++++ Input records ++++
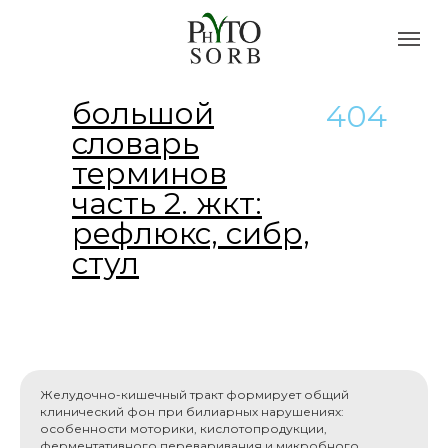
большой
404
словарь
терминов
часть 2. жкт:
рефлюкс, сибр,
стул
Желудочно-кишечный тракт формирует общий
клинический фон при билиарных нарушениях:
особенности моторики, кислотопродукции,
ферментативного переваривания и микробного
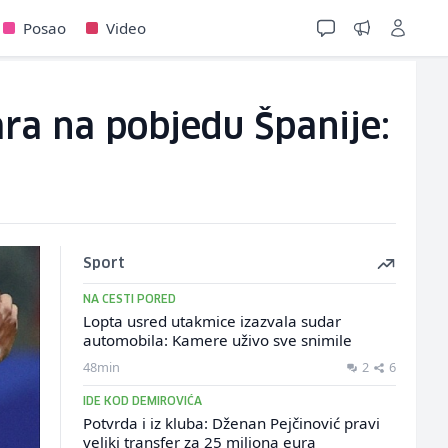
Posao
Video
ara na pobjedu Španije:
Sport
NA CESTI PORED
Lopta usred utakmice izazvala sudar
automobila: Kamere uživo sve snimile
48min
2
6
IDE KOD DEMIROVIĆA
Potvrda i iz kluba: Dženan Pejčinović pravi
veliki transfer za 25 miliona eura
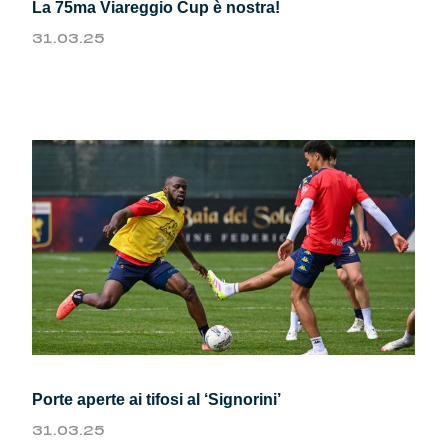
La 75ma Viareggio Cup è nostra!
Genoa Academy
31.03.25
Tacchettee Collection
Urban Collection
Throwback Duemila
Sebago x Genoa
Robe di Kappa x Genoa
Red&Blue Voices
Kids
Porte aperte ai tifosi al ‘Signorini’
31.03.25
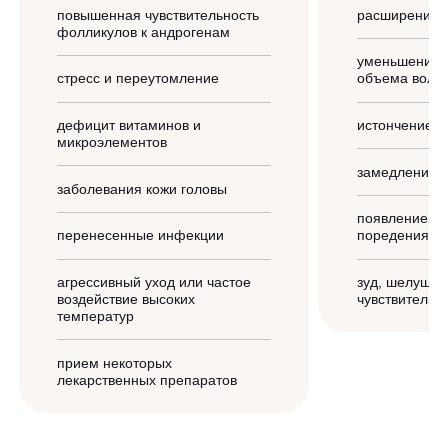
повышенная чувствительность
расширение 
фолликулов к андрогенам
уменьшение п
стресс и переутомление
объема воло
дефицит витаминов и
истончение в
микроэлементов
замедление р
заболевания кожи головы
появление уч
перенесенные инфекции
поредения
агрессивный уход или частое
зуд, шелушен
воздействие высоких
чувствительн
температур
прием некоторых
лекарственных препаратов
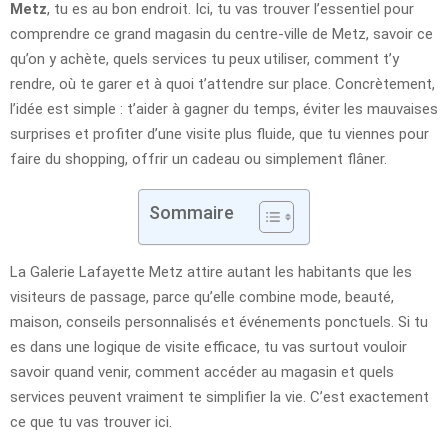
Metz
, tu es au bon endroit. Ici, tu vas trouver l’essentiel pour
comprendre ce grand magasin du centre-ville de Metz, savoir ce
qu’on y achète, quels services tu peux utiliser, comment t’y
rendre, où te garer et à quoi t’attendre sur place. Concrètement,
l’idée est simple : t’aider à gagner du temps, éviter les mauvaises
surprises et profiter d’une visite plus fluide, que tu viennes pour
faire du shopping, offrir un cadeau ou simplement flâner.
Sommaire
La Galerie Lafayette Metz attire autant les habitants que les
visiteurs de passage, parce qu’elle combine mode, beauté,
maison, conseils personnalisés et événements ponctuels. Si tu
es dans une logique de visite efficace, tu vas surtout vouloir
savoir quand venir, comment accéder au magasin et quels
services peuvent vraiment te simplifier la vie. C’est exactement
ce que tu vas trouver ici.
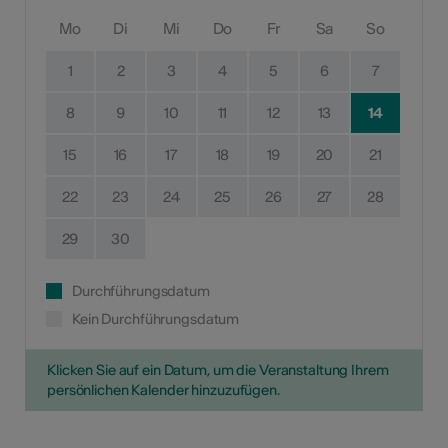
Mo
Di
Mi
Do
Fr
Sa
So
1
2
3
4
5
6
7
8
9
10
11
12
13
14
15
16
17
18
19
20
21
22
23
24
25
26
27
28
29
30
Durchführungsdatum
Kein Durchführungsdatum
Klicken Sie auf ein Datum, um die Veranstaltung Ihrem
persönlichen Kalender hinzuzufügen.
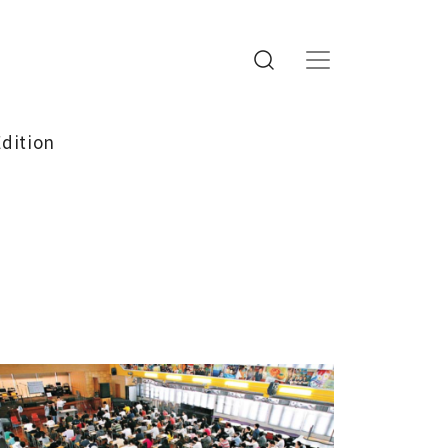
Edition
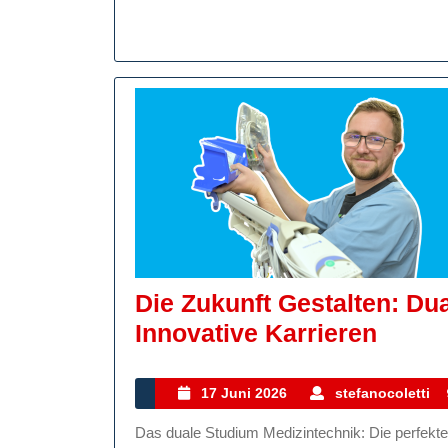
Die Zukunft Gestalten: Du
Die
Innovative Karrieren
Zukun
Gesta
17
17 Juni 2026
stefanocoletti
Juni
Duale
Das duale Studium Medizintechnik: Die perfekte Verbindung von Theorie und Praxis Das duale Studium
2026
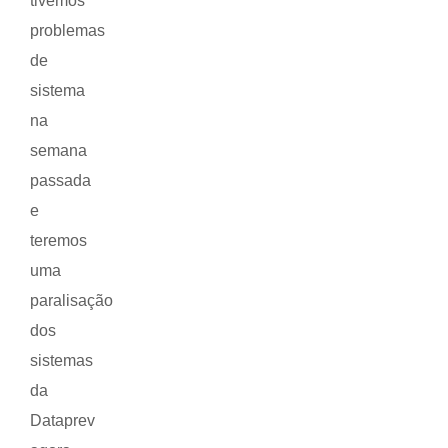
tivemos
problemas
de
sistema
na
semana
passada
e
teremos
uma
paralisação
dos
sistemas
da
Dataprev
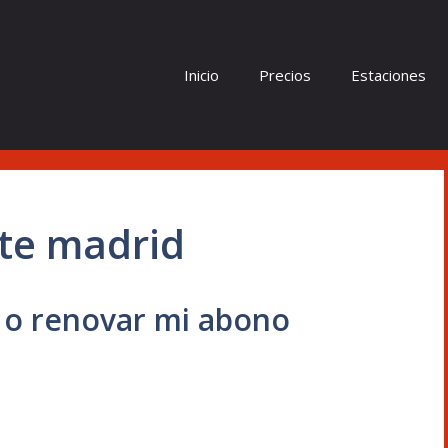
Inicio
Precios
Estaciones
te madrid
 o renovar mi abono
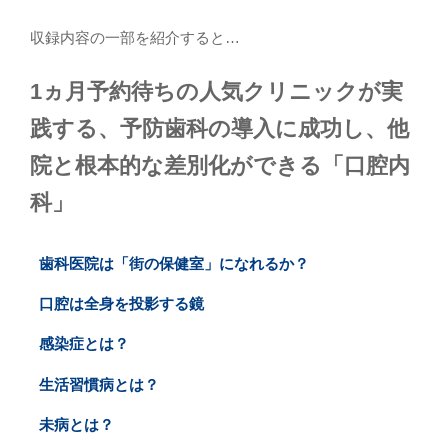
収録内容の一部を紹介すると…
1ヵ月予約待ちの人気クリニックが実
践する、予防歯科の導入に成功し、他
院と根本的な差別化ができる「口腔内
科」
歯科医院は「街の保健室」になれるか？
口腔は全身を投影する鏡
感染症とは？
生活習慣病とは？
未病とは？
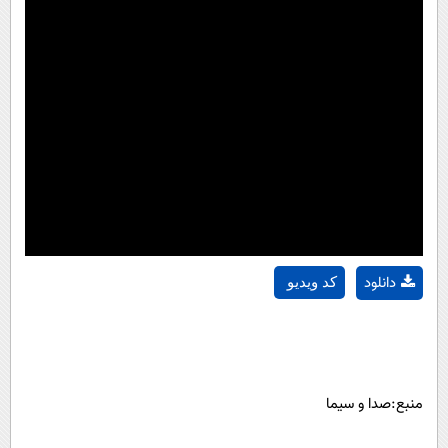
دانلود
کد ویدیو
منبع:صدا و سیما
++++
++++ Input records ++++
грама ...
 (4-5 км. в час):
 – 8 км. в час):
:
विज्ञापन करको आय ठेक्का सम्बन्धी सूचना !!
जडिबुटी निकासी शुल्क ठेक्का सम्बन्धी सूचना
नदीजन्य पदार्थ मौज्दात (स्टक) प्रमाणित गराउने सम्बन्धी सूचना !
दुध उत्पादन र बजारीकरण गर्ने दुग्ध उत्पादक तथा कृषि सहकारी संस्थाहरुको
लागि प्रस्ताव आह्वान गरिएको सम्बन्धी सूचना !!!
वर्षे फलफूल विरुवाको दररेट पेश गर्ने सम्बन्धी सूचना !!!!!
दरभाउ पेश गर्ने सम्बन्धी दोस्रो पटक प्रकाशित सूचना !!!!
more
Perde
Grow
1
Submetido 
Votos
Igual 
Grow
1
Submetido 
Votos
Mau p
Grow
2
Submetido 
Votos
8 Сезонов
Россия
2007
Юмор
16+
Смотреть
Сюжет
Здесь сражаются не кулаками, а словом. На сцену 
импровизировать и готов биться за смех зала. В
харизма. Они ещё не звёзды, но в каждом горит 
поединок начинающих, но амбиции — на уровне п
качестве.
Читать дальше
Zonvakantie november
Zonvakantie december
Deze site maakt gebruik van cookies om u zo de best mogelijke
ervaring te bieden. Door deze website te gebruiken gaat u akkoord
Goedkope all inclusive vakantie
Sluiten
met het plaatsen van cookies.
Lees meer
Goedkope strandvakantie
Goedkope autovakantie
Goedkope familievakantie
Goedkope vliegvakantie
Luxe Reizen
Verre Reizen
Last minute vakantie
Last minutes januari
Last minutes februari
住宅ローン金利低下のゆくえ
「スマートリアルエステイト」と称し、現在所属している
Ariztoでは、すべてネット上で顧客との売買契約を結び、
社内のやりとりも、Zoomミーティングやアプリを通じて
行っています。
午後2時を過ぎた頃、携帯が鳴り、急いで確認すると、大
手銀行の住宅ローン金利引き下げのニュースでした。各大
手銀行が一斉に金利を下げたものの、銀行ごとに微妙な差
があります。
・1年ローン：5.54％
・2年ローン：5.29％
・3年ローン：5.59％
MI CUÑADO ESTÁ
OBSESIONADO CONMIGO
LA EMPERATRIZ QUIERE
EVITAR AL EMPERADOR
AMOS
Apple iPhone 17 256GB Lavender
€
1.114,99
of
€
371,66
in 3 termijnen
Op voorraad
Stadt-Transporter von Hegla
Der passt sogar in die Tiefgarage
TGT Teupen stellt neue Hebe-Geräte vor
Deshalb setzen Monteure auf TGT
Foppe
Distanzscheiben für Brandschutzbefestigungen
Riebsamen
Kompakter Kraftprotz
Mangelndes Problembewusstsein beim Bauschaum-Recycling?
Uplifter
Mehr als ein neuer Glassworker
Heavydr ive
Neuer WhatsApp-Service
++++
++++ Input records ++++
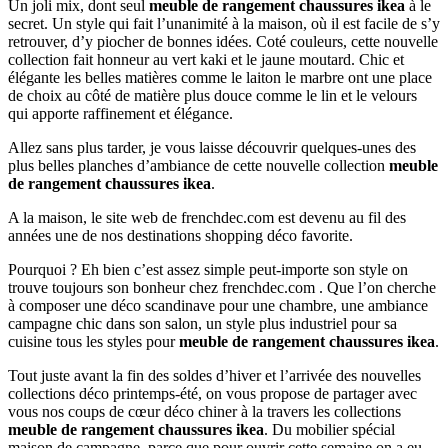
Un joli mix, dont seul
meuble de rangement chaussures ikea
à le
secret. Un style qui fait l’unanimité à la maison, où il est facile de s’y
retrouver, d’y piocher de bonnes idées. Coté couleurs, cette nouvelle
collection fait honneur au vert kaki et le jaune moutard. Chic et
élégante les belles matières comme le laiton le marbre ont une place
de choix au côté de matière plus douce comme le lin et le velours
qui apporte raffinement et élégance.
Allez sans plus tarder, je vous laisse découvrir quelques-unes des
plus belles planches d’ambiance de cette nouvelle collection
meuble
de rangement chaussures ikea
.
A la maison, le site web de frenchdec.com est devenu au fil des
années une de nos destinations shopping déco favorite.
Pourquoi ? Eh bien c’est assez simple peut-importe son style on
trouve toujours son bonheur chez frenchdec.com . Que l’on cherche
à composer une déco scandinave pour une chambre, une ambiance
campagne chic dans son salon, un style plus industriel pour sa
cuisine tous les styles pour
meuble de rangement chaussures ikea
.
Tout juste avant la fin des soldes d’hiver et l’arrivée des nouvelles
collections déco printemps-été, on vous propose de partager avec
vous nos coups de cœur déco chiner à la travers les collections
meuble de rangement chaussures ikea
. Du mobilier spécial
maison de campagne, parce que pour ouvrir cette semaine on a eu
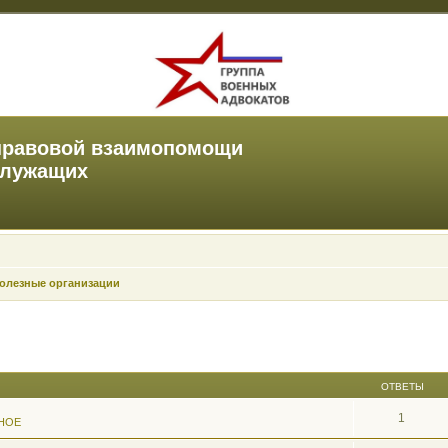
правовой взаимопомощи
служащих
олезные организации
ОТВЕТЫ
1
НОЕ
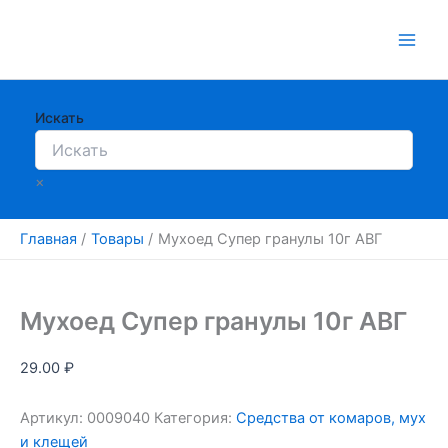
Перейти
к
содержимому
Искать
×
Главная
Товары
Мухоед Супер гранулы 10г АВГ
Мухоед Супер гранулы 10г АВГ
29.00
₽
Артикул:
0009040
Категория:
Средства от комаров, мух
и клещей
++++
- **Your assignment**: Copy out every line in the records where the word "fait" is found.

- **Exercise solution**:
secret. Un style qui fait l’unanimité à la maison, où il est facile de s’y
collection fait honneur au vert kaki et le jaune moutard. Chic et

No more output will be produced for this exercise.